Leetcode 98. Validate Binary Search Tree

Given a binary tree, determine if it is a valid binary search tree (BST).

Assume a BST is defined as follows:

• The left subtree of a node contains only nodes with keys less than the node's key.
• The right subtree of a node contains only nodes with keys greater than the node's key.
• Both the left and right subtrees must also be binary search trees.

Example 1:

    2
   / \
  1   3

Binary tree [2,1,3], return true.

Example 2:

    1
   / \
  2   3

Binary tree [1,2,3], return false.

对每一个节点使用一个upper bound and lower bound. 时间复杂度 O(N).

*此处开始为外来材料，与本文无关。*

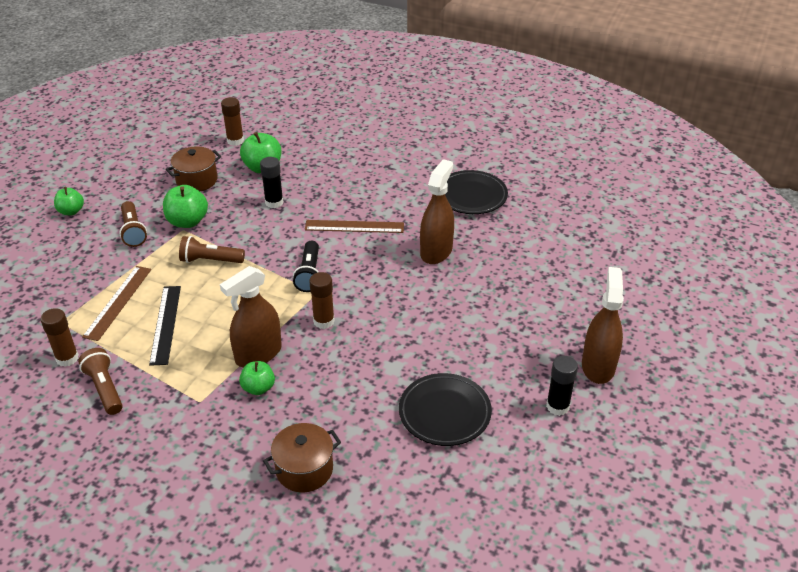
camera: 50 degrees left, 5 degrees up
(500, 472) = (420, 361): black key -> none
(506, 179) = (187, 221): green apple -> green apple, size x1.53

 def isValidBST(self, root):
         """
         :type root: TreeNode
         :rtype: bool
         """
         maxInt = 2147483647
         minInt = -2147483648

         return self.isBSTHelper(root, minInt, maxInt)

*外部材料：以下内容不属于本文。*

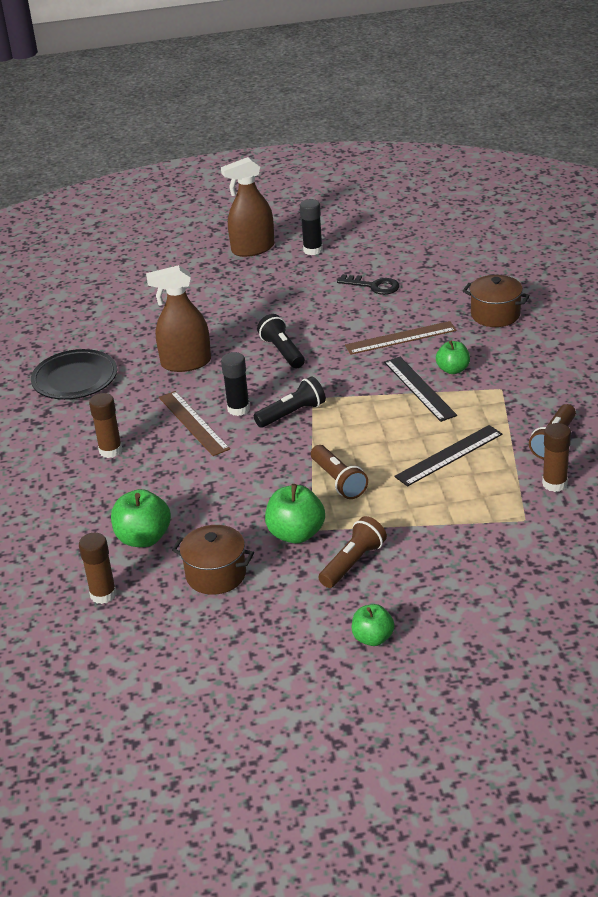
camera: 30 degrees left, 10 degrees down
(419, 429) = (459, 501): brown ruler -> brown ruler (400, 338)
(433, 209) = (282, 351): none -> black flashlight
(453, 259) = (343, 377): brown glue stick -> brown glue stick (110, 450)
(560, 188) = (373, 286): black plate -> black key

     def isBSTHelper(self, root, minVal, maxVal):
         if not root:
             return True

         if root.val <= maxVal and root.val >= minVal and self.isBSTHelper(root.left, minVal, root.val - 1) and self.isBSTHelper(root.right, root.val + 1, maxVal):
             return True
         else:
             return False

思路二：如果中序遍历一下tree，BST应该给出一个递增序列。注意中序遍历的非递归算法。

 class Solution(object):
     def isValidBST(self, root):
         """
         :type root: TreeNode
         :rtype: bool
         """
         ans = []
         self.inOrder(root, ans)

         n = len(ans)
         if n <= 1:
             return True
         for i in range(1,n):
             if ans[i] <= ans[i-1]:
                 return False
         return True

     def inOrder(self, root, ans):
         if not root:
             return ans
         else:
             self.inOrder(root.left, ans)
             ans.append(root.val)
             self.inOrder(root.right, ans)